• **Exercise description**:
Repeat the stretch of entries below from the line with "Create PBR texture" through the line with "Kids Play Area". Include both ends and add nothing.

• **Provided entries**:
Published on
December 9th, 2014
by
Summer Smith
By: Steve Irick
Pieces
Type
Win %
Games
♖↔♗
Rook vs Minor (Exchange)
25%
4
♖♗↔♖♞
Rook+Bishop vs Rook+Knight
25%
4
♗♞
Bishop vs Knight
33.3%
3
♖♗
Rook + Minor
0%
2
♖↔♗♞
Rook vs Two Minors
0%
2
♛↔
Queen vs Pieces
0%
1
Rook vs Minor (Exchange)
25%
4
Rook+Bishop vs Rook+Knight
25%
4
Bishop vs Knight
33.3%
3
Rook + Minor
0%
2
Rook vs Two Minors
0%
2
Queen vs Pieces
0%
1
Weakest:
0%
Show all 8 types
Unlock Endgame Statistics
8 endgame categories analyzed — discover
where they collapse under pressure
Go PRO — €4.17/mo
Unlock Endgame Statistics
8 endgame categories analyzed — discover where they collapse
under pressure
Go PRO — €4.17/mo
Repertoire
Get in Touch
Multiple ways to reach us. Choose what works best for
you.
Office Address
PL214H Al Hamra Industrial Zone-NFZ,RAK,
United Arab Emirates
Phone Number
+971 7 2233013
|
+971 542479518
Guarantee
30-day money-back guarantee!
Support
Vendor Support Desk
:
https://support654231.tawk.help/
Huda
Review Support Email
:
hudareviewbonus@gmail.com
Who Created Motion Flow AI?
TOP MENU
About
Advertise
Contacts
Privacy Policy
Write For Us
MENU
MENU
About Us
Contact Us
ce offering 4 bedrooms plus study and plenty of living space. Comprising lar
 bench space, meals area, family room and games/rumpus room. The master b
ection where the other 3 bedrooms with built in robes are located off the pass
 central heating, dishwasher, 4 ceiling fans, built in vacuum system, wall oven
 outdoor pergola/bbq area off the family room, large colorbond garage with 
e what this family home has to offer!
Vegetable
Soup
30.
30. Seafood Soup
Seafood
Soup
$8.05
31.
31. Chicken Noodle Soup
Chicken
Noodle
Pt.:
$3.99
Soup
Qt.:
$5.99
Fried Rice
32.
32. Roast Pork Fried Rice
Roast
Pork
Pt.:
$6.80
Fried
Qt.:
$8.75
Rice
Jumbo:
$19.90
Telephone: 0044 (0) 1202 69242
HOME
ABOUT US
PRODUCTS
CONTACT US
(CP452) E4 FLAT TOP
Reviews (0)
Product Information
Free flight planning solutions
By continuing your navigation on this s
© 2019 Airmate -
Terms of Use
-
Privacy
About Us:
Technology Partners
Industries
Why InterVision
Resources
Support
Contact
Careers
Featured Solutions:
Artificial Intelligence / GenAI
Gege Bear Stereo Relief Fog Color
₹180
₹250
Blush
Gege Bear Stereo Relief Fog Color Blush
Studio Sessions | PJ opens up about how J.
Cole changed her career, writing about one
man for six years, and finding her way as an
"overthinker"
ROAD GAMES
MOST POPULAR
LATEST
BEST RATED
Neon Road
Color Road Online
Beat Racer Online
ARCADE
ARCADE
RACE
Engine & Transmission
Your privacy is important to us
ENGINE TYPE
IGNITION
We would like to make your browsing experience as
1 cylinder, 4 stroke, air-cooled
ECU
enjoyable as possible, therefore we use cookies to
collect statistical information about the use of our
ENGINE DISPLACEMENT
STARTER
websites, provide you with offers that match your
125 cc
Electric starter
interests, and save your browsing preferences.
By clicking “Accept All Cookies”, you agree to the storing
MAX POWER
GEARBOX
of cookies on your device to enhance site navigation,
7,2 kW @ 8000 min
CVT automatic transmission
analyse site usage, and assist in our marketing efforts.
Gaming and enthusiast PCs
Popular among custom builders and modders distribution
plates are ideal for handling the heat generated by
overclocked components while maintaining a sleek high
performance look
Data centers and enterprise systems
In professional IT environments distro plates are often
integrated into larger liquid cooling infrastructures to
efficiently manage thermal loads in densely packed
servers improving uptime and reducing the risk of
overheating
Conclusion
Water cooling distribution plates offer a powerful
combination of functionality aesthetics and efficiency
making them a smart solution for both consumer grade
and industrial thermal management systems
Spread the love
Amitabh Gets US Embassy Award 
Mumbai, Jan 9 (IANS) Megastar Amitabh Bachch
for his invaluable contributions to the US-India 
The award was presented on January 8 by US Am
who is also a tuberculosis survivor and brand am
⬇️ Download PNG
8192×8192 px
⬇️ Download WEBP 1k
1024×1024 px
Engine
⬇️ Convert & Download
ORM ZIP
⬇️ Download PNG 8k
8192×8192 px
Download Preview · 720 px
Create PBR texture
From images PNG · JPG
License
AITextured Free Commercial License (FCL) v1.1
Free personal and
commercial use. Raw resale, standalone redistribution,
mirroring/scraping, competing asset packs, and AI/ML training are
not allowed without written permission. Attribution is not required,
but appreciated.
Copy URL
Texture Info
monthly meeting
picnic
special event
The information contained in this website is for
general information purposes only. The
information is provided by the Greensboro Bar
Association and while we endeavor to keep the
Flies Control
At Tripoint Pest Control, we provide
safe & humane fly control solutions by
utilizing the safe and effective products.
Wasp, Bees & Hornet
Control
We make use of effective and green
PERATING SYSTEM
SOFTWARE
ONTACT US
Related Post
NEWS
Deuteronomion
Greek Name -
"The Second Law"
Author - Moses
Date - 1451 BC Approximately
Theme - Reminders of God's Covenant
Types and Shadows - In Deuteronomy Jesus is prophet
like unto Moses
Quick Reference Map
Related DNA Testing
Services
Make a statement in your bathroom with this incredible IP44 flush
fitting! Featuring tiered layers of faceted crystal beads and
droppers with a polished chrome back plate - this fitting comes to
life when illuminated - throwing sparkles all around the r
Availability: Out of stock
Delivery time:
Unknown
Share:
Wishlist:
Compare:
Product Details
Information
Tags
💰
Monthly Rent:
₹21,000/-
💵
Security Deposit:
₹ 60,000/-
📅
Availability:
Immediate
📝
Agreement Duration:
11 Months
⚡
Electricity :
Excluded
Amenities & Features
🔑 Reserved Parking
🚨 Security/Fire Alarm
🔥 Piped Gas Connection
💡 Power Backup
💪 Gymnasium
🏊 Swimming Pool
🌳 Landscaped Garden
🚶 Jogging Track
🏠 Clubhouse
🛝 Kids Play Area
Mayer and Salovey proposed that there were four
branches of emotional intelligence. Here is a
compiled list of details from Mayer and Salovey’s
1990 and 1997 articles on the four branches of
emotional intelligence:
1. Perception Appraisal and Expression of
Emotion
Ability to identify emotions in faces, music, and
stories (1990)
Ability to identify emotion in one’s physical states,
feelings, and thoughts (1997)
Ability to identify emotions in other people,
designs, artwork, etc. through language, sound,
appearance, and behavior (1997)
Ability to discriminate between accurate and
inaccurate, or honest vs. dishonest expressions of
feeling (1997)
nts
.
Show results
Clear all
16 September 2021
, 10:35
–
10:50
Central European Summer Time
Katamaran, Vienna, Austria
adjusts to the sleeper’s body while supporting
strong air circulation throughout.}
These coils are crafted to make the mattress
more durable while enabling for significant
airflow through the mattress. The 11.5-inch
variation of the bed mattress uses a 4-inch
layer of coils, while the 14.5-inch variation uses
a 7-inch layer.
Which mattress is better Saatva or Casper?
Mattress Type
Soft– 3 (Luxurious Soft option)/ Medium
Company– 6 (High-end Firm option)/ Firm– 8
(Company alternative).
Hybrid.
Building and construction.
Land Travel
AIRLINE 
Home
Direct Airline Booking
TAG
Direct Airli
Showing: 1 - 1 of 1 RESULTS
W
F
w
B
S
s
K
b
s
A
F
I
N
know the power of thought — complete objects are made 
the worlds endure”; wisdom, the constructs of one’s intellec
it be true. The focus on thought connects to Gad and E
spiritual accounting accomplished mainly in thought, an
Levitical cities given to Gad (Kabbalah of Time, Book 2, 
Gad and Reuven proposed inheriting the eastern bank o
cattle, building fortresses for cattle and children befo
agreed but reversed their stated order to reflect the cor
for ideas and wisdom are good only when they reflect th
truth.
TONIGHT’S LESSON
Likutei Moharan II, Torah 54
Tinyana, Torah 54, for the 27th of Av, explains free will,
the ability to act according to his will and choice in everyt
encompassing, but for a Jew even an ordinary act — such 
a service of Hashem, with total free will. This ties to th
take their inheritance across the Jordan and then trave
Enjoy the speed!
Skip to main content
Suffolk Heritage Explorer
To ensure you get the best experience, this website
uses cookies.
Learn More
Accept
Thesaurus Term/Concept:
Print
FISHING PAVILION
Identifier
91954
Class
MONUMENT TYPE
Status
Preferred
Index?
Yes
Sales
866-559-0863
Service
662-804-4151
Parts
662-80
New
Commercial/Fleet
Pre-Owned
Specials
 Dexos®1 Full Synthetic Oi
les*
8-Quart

• **Expected answer**:
Create PBR texture
From images PNG · JPG
License
AITextured Free Commercial License (FCL) v1.1
Free personal and
commercial use. Raw resale, standalone redistribution,
mirroring/scraping, competing asset packs, and AI/ML training are
not allowed without written permission. Attribution is not required,
but appreciated.
Copy URL
Texture Info
monthly meeting
picnic
special event
The information contained in this website is for
general information purposes only. The
information is provided by the Greensboro Bar
Association and while we endeavor to keep the
Flies Control
At Tripoint Pest Control, we provide
safe & humane fly control solutions by
utilizing the safe and effective products.
Wasp, Bees & Hornet
Control
We make use of effective and green
PERATING SYSTEM
SOFTWARE
ONTACT US
Related Post
NEWS
Deuteronomion
Greek Name -
"The Second Law"
Author - Moses
Date - 1451 BC Approximately
Theme - Reminders of God's Covenant
Types and Shadows - In Deuteronomy Jesus is prophet
like unto Moses
Quick Reference Map
Related DNA Testing
Services
Make a statement in your bathroom with this incredible IP44 flush
fitting! Featuring tiered layers of faceted crystal beads and
droppers with a polished chrome back plate - this fitting comes to
life when illuminated - throwing sparkles all around the r
Availability: Out of stock
Delivery time:
Unknown
Share:
Wishlist:
Compare:
Product Details
Information
Tags
💰
Monthly Rent:
₹21,000/-
💵
Security Deposit:
₹ 60,000/-
📅
Availability:
Immediate
📝
Agreement Duration:
11 Months
⚡
Electricity :
Excluded
Amenities & Features
🔑 Reserved Parking
🚨 Security/Fire Alarm
🔥 Piped Gas Connection
💡 Power Backup
💪 Gymnasium
🏊 Swimming Pool
🌳 Landscaped Garden
🚶 Jogging Track
🏠 Clubhouse
🛝 Kids Play Area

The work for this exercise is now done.